**Material to process**
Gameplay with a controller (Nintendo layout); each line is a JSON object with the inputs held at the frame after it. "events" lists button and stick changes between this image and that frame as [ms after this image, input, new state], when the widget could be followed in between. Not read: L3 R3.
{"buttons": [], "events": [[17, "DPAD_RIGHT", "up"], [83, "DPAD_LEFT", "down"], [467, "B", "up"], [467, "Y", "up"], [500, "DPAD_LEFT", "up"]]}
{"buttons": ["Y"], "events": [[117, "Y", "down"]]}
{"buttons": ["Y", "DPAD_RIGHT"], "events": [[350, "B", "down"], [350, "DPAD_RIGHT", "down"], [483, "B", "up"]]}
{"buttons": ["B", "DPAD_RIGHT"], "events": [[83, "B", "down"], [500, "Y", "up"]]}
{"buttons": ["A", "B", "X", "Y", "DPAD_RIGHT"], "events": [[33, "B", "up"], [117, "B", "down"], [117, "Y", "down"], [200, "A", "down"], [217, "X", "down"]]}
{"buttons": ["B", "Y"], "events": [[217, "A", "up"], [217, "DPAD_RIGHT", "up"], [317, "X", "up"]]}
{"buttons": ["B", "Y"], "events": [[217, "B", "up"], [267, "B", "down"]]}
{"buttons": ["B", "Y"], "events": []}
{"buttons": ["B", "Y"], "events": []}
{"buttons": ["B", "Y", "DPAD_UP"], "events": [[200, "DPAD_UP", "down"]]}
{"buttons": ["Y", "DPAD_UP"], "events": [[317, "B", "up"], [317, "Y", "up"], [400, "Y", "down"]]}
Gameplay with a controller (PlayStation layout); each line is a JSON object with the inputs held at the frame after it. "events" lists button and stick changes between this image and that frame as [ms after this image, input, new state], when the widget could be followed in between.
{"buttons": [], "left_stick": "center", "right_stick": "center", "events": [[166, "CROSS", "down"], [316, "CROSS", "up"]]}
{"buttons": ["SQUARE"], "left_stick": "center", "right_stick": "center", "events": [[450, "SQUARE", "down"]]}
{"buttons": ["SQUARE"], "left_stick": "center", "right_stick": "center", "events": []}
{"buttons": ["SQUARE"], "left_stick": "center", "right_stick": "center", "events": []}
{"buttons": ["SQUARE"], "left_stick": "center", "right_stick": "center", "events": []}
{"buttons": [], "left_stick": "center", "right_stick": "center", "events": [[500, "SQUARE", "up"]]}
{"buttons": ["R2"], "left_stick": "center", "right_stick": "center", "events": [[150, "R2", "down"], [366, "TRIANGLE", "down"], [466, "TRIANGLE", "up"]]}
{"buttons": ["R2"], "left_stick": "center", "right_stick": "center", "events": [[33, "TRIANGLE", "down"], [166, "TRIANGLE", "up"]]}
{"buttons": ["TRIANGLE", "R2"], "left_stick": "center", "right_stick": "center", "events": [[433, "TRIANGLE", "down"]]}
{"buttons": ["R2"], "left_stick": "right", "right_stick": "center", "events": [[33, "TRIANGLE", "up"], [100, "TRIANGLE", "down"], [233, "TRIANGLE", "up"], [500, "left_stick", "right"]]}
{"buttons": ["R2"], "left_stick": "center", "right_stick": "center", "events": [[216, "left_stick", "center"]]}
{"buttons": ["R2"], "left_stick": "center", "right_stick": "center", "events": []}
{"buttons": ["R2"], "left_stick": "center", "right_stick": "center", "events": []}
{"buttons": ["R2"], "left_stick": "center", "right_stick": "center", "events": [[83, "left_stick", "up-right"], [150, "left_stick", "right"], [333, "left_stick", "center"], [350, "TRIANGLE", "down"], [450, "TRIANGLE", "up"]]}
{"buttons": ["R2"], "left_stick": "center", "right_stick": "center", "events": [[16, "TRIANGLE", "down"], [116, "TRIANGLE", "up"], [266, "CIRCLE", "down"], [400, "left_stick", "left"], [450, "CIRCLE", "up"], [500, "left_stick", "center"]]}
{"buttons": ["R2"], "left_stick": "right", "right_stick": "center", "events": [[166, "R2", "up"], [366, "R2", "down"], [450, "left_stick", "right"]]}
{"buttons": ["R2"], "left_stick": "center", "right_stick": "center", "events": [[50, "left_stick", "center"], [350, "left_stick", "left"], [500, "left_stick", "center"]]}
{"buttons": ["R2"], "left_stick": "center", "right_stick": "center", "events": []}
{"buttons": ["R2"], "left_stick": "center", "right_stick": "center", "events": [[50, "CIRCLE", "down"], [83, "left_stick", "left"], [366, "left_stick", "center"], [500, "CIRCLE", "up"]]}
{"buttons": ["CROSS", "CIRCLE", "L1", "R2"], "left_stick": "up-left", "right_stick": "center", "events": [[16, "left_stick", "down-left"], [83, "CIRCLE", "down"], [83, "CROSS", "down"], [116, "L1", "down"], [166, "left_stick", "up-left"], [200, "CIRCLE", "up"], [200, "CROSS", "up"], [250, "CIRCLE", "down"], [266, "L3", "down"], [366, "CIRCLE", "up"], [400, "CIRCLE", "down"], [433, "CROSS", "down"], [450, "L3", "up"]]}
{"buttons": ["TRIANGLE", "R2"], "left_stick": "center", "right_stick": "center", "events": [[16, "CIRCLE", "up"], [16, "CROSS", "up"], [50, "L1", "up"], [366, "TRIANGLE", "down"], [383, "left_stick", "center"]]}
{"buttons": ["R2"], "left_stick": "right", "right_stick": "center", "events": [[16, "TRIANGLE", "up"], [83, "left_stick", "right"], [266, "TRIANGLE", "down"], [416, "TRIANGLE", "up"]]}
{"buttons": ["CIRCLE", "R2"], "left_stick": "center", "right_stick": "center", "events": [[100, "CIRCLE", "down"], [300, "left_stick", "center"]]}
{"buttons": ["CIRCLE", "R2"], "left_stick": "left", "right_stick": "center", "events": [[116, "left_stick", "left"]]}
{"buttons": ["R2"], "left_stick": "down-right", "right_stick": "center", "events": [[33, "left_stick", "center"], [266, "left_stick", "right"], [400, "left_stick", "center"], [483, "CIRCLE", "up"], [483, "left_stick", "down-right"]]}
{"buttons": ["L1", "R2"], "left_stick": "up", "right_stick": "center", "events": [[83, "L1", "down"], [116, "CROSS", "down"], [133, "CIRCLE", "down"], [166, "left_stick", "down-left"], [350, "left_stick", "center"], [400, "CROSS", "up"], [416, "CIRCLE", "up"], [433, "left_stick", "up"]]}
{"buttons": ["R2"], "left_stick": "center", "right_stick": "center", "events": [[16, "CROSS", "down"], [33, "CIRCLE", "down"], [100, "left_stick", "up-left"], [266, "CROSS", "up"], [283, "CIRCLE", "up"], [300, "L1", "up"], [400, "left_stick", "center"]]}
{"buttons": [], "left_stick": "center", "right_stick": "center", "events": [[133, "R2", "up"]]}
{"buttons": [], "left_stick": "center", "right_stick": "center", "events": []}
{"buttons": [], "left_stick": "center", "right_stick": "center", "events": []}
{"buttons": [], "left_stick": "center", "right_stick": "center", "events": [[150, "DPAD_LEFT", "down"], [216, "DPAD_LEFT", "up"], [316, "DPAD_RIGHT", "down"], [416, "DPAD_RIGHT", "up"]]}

**Task description**
Could you print all of the data above once more, unaltered?

**Expected output**
Gameplay with a controller (Nintendo layout); each line is a JSON object with the inputs held at the frame after it. "events" lists button and stick changes between this image and that frame as [ms after this image, input, new state], when the widget could be followed in between. Not read: L3 R3.
{"buttons": [], "events": [[17, "DPAD_RIGHT", "up"], [83, "DPAD_LEFT", "down"], [467, "B", "up"], [467, "Y", "up"], [500, "DPAD_LEFT", "up"]]}
{"buttons": ["Y"], "events": [[117, "Y", "down"]]}
{"buttons": ["Y", "DPAD_RIGHT"], "events": [[350, "B", "down"], [350, "DPAD_RIGHT", "down"], [483, "B", "up"]]}
{"buttons": ["B", "DPAD_RIGHT"], "events": [[83, "B", "down"], [500, "Y", "up"]]}
{"buttons": ["A", "B", "X", "Y", "DPAD_RIGHT"], "events": [[33, "B", "up"], [117, "B", "down"], [117, "Y", "down"], [200, "A", "down"], [217, "X", "down"]]}
{"buttons": ["B", "Y"], "events": [[217, "A", "up"], [217, "DPAD_RIGHT", "up"], [317, "X", "up"]]}
{"buttons": ["B", "Y"], "events": [[217, "B", "up"], [267, "B", "down"]]}
{"buttons": ["B", "Y"], "events": []}
{"buttons": ["B", "Y"], "events": []}
{"buttons": ["B", "Y", "DPAD_UP"], "events": [[200, "DPAD_UP", "down"]]}
{"buttons": ["Y", "DPAD_UP"], "events": [[317, "B", "up"], [317, "Y", "up"], [400, "Y", "down"]]}
Gameplay with a controller (PlayStation layout); each line is a JSON object with the inputs held at the frame after it. "events" lists button and stick changes between this image and that frame as [ms after this image, input, new state], when the widget could be followed in between.
{"buttons": [], "left_stick": "center", "right_stick": "center", "events": [[166, "CROSS", "down"], [316, "CROSS", "up"]]}
{"buttons": ["SQUARE"], "left_stick": "center", "right_stick": "center", "events": [[450, "SQUARE", "down"]]}
{"buttons": ["SQUARE"], "left_stick": "center", "right_stick": "center", "events": []}
{"buttons": ["SQUARE"], "left_stick": "center", "right_stick": "center", "events": []}
{"buttons": ["SQUARE"], "left_stick": "center", "right_stick": "center", "events": []}
{"buttons": [], "left_stick": "center", "right_stick": "center", "events": [[500, "SQUARE", "up"]]}
{"buttons": ["R2"], "left_stick": "center", "right_stick": "center", "events": [[150, "R2", "down"], [366, "TRIANGLE", "down"], [466, "TRIANGLE", "up"]]}
{"buttons": ["R2"], "left_stick": "center", "right_stick": "center", "events": [[33, "TRIANGLE", "down"], [166, "TRIANGLE", "up"]]}
{"buttons": ["TRIANGLE", "R2"], "left_stick": "center", "right_stick": "center", "events": [[433, "TRIANGLE", "down"]]}
{"buttons": ["R2"], "left_stick": "right", "right_stick": "center", "events": [[33, "TRIANGLE", "up"], [100, "TRIANGLE", "down"], [233, "TRIANGLE", "up"], [500, "left_stick", "right"]]}
{"buttons": ["R2"], "left_stick": "center", "right_stick": "center", "events": [[216, "left_stick", "center"]]}
{"buttons": ["R2"], "left_stick": "center", "right_stick": "center", "events": []}
{"buttons": ["R2"], "left_stick": "center", "right_stick": "center", "events": []}
{"buttons": ["R2"], "left_stick": "center", "right_stick": "center", "events": [[83, "left_stick", "up-right"], [150, "left_stick", "right"], [333, "left_stick", "center"], [350, "TRIANGLE", "down"], [450, "TRIANGLE", "up"]]}
{"buttons": ["R2"], "left_stick": "center", "right_stick": "center", "events": [[16, "TRIANGLE", "down"], [116, "TRIANGLE", "up"], [266, "CIRCLE", "down"], [400, "left_stick", "left"], [450, "CIRCLE", "up"], [500, "left_stick", "center"]]}
{"buttons": ["R2"], "left_stick": "right", "right_stick": "center", "events": [[166, "R2", "up"], [366, "R2", "down"], [450, "left_stick", "right"]]}
{"buttons": ["R2"], "left_stick": "center", "right_stick": "center", "events": [[50, "left_stick", "center"], [350, "left_stick", "left"], [500, "left_stick", "center"]]}
{"buttons": ["R2"], "left_stick": "center", "right_stick": "center", "events": []}
{"buttons": ["R2"], "left_stick": "center", "right_stick": "center", "events": [[50, "CIRCLE", "down"], [83, "left_stick", "left"], [366, "left_stick", "center"], [500, "CIRCLE", "up"]]}
{"buttons": ["CROSS", "CIRCLE", "L1", "R2"], "left_stick": "up-left", "right_stick": "center", "events": [[16, "left_stick", "down-left"], [83, "CIRCLE", "down"], [83, "CROSS", "down"], [116, "L1", "down"], [166, "left_stick", "up-left"], [200, "CIRCLE", "up"], [200, "CROSS", "up"], [250, "CIRCLE", "down"], [266, "L3", "down"], [366, "CIRCLE", "up"], [400, "CIRCLE", "down"], [433, "CROSS", "down"], [450, "L3", "up"]]}
{"buttons": ["TRIANGLE", "R2"], "left_stick": "center", "right_stick": "center", "events": [[16, "CIRCLE", "up"], [16, "CROSS", "up"], [50, "L1", "up"], [366, "TRIANGLE", "down"], [383, "left_stick", "center"]]}
{"buttons": ["R2"], "left_stick": "right", "right_stick": "center", "events": [[16, "TRIANGLE", "up"], [83, "left_stick", "right"], [266, "TRIANGLE", "down"], [416, "TRIANGLE", "up"]]}
{"buttons": ["CIRCLE", "R2"], "left_stick": "center", "right_stick": "center", "events": [[100, "CIRCLE", "down"], [300, "left_stick", "center"]]}
{"buttons": ["CIRCLE", "R2"], "left_stick": "left", "right_stick": "center", "events": [[116, "left_stick", "left"]]}
{"buttons": ["R2"], "left_stick": "down-right", "right_stick": "center", "events": [[33, "left_stick", "center"], [266, "left_stick", "right"], [400, "left_stick", "center"], [483, "CIRCLE", "up"], [483, "left_stick", "down-right"]]}
{"buttons": ["L1", "R2"], "left_stick": "up", "right_stick": "center", "events": [[83, "L1", "down"], [116, "CROSS", "down"], [133, "CIRCLE", "down"], [166, "left_stick", "down-left"], [350, "left_stick", "center"], [400, "CROSS", "up"], [416, "CIRCLE", "up"], [433, "left_stick", "up"]]}
{"buttons": ["R2"], "left_stick": "center", "right_stick": "center", "events": [[16, "CROSS", "down"], [33, "CIRCLE", "down"], [100, "left_stick", "up-left"], [266, "CROSS", "up"], [283, "CIRCLE", "up"], [300, "L1", "up"], [400, "left_stick", "center"]]}
{"buttons": [], "left_stick": "center", "right_stick": "center", "events": [[133, "R2", "up"]]}
{"buttons": [], "left_stick": "center", "right_stick": "center", "events": []}
{"buttons": [], "left_stick": "center", "right_stick": "center", "events": []}
{"buttons": [], "left_stick": "center", "right_stick": "center", "events": [[150, "DPAD_LEFT", "down"], [216, "DPAD_LEFT", "up"], [316, "DPAD_RIGHT", "down"], [416, "DPAD_RIGHT", "up"]]}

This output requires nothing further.